Daß Frauen in der DDR auch in der Wissenschaft etwas zu sagen haben, sollte der Vortrag einer Professorin beweisen: Eine strenge, asexuelle Frau, mit sauber-ungeschminktem Gesicht, stahlblauen Augen und kurzem grauen Haar - die personifizierte Bestätigung sämtlicher Vorurteile gegenüber emanzipierten Frauen -, spricht über die Verbindung zwischen Herder und dem Marxismus. Ihr Referat erweckt in mir unliebsame Erinnerungen an meine Deutschlehrerin, die die expressionistischen Dichter in jüdische und nichtjüdische Autoren unterteilte ...

Als Anwärter für das „Eiserne Kreuz“ wäre auch noch der Sekretär der „Liga für Völkerfreundschaft“ zu. nennen: Er pries die Freundschaft mit der Sowjetunion mit so leidenschaftlichen Worten, daß er damit selbst seinen eigenen Leuten ein (verhaltenes) Schmunzeln entlockte.
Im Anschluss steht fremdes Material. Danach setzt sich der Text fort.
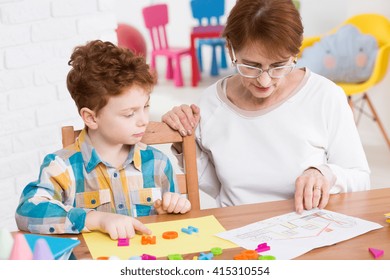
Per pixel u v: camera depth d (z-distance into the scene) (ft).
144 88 4.70
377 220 4.54
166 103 17.90
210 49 24.32
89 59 4.69
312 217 4.61
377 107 14.37
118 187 5.11
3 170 7.63
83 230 4.47
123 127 4.75
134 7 25.54
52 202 4.62
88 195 5.07
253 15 4.84
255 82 5.12
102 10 8.30
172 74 21.34
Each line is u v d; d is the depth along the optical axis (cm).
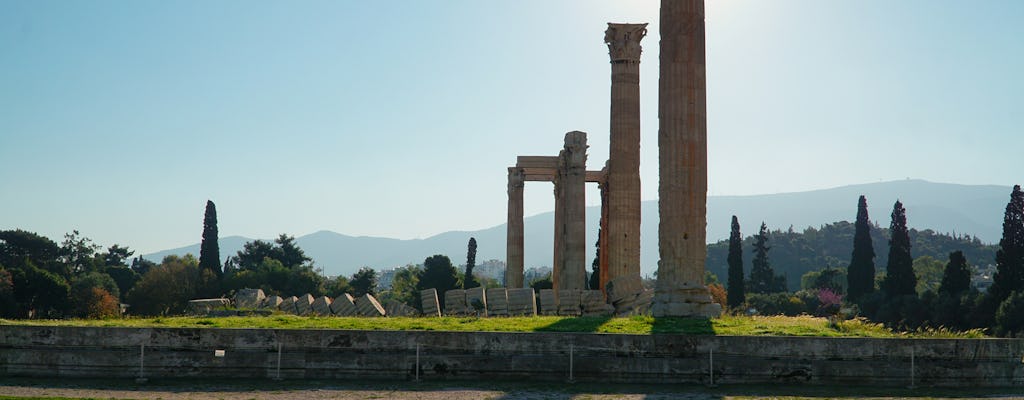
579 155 6178
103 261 14425
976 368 2573
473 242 12738
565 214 6197
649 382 2544
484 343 2591
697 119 3488
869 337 2722
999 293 7912
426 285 11719
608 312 4656
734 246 9969
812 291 14388
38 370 2570
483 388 2438
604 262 6825
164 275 10462
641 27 4906
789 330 2900
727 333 2803
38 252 13038
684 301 3406
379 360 2561
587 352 2588
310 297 5031
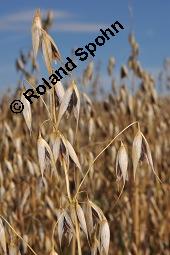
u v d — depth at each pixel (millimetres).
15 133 869
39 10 402
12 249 468
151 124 930
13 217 704
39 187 606
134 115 932
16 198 760
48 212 745
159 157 898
„Kein Diktator kann befehlen, wo ein Wille, ihm zu gehorchen, nicht vorhanden ist“, schreibt der sozialkritische amerikanische Schriftsteller Traven - es fragt sich, wie es möglich ist, daß sich unter denselben Deutschen, die noch vor 34 Jahren „Heil Hitler“ schrien, ein Kommunismus breitmachen konnte, der selbst Gäste aus Ungarn, der Tschechoslowakei oder Polen erschaudern läßt.

Vielleicht sind dieser fanatischen Generation aber dennoch -wenn von ihr auch unbeabsichtigte - Verdienste zuzuschreiben: Ihren Kindern ist die Kost zu stark; sie akzeptieren nicht wortlos, sind unzufrieden, denken nach und sind offen für Auseinandersetzungen.

Nun wäre es aber völlig falsch, anzunehmen, daß diese kritischen jungen Leute - wenn die Grenzen offen wären - uns freudig in die Arme liefen. Sie suchen zwar nach Alternativen, aber der Westen stellt diese für sie genausowenig dar, wie der kritische Westbürger das Heil im Osten sieht. Westdeutsche Besucher, die im (manchmal geliehenen) Mercedes angereist kommen und Jeans, Strumpfhosen und Schokolade verteilen, ernten bei ihnen höchstens ein mitleidiges Lächeln.

Sie haben andere Probleme -oder ein anderes Problembewußtsein? Was uns das Geplänkel über Mode, Autos oder Essen, ist ihnen - zumindest den jungen Leuten, die ich in der DDR getroffen habe - ein Gespräch, eine Auseinandersetzung, oder ein Buch - ob sie sich mit dieser Einstellung in Graz zurechtfänden?